Last week I went to New York City for a pastor’s conference, and he asked me to go see it, assuring me that the original was at the Modern Museum of Art in Manhattan. I wasn’t so sure, but turns out, after I googled it, it’s there - room 502, on the fifth floor.
During the conference, we were given three hours of silent retreat - three hours to spend however we wanted in the city, in silence. I decided to take my trip to the MoMA then. Without speaking a word, I found my way to the subway, took the 20-minute ride up the island, got off and walked to the entrance of the museum. I bought my ticket and took five escalators up to the fifth floor. I didn't know where to start so I went to the first room I saw, room 523. It connected to another room, room 522, Then another, room 521. I kept following the rooms as they decreased in number getting closer and closer to “The Starry Night.”
515, 514, 513... 509, 508... 504, 503... To my surprise, my heart started pounding. I don't know why, but my body was becoming overwhelmed with emotion. Something about anticipating the moment, the moment in which I would see for the first time the original painting that has inspired so much and so many, including my seven-year-old son, made my body pulse with energy.
I went through the final doorway to room 502, and there it was. Right there. There were about a dozen people crowded in front of it, but it wasn’t hard to see it, and eventually I had my turn in the front, standing two feet from the masterpiece.

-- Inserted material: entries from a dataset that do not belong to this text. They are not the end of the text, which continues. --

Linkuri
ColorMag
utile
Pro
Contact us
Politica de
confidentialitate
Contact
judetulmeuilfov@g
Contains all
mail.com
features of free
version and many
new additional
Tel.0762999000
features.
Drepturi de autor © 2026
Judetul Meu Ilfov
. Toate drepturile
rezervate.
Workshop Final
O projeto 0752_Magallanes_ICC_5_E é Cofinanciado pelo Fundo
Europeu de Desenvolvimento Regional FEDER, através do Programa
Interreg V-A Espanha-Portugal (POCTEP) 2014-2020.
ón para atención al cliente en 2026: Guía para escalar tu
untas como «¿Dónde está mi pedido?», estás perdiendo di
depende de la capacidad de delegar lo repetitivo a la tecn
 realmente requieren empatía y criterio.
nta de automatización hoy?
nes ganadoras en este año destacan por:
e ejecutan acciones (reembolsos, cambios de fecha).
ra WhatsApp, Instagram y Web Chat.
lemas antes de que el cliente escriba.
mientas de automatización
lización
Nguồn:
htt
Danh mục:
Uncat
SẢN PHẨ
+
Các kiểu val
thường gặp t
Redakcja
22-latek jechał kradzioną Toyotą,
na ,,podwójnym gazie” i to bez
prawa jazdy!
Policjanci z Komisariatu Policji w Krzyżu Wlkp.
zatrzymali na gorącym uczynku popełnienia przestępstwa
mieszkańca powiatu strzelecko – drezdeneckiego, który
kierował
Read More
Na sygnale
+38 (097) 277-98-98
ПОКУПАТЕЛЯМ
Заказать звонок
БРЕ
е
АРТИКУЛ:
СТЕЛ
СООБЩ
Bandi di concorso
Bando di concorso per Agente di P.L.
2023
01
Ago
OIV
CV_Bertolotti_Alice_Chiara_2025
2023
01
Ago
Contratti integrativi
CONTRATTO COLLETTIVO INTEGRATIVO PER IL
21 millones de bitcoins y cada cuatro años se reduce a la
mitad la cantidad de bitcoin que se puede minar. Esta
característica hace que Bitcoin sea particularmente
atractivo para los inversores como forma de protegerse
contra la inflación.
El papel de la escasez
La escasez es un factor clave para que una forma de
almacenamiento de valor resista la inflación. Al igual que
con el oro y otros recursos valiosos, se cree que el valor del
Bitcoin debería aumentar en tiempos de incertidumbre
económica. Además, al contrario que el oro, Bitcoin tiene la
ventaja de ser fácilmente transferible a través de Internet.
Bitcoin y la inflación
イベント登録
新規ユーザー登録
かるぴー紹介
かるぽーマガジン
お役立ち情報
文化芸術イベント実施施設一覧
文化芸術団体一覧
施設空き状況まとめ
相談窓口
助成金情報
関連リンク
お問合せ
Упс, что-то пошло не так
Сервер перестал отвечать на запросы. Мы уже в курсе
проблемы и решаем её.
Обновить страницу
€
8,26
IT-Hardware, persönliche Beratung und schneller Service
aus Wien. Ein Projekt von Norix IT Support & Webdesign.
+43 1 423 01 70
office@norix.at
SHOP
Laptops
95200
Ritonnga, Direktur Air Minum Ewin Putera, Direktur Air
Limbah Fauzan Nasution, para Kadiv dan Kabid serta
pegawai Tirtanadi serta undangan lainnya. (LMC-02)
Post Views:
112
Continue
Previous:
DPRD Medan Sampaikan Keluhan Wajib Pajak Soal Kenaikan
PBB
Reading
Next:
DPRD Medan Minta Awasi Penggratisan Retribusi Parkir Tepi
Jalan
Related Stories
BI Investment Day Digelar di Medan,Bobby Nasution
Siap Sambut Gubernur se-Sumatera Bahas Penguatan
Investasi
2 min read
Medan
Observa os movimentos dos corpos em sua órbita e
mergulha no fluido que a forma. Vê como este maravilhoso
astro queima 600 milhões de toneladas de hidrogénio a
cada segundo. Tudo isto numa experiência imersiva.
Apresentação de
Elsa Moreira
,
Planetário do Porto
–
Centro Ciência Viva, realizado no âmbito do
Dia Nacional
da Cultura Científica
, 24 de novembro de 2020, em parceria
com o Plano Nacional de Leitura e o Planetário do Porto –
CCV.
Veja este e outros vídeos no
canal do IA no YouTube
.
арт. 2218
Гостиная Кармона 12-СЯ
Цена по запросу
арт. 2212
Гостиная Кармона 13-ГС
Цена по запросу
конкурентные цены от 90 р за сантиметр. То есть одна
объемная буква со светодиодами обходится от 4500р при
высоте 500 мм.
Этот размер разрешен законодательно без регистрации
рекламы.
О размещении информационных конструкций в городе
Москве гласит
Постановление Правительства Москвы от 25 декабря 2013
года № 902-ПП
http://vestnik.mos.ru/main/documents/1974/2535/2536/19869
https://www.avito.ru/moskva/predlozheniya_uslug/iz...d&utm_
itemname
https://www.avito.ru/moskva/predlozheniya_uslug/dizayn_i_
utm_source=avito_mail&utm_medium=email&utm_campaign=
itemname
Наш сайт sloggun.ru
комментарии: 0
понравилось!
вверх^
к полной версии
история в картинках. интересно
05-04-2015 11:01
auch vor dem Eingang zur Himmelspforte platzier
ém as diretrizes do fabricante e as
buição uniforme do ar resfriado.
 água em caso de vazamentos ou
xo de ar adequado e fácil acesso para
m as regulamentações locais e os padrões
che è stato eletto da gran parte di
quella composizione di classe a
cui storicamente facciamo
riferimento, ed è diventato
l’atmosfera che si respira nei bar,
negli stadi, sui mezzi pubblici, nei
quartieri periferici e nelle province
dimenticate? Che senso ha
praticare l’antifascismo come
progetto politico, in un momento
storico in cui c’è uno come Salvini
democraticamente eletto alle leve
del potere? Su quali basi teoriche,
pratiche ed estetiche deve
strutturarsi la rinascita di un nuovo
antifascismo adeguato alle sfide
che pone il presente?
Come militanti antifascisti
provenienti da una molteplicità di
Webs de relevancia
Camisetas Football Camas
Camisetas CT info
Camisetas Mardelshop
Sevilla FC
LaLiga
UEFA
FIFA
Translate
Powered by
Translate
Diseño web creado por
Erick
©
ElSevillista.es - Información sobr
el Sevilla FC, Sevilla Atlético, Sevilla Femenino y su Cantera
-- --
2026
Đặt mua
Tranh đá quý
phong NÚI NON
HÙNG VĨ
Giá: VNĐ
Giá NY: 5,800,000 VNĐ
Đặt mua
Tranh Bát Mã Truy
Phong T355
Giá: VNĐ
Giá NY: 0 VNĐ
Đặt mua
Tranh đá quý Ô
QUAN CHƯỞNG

And I wept. I ugly wept, and, unfortunately, I had no kleenex. So, tears and snot just fell across my face as I took in the beauty of such art.
Eventually I sat down on a bench nearby and pulled up Cheryl Strayed’s book “Tiny Beautiful Things.” I had remembered that she wrote a letter once about van Gogh. A woman had written to her asking for advice about a sexual assault she had suffered. Cheryl wrote back and shared that a close friend of hers, who’s a semi-famous artist, had been sexually assaulted three different times in the course of her life by three different men.
Cheryl asked her once how she was able to keep going and make such beautiful art despite the horrors that happened to her. Her friend said, “At a certain point we get to decide who it is we allow to influence us... I could allow myself to be influenced by three men who abused me, or I could allow myself to be influenced by van Gogh. I chose van Gogh.”
I sat on that bench and thought about that line. “I chose van Gogh.” I also thought about my son and his love for the painting, and all I could think was that I hope his life derives more meaning from van Gogh than all the other horrors this world has to offer.
Life is so brutal, we know that acutely after this last weekend, and I hope these things in some ways influence us - influence us to action, to vote, to speak up and fight. But I also hope our lives can derive meaning from all the beauty of this world too. And I hope our hearts remain soft enough that we can stop and admire the gifts of life and appreciate the wonder of the starry night.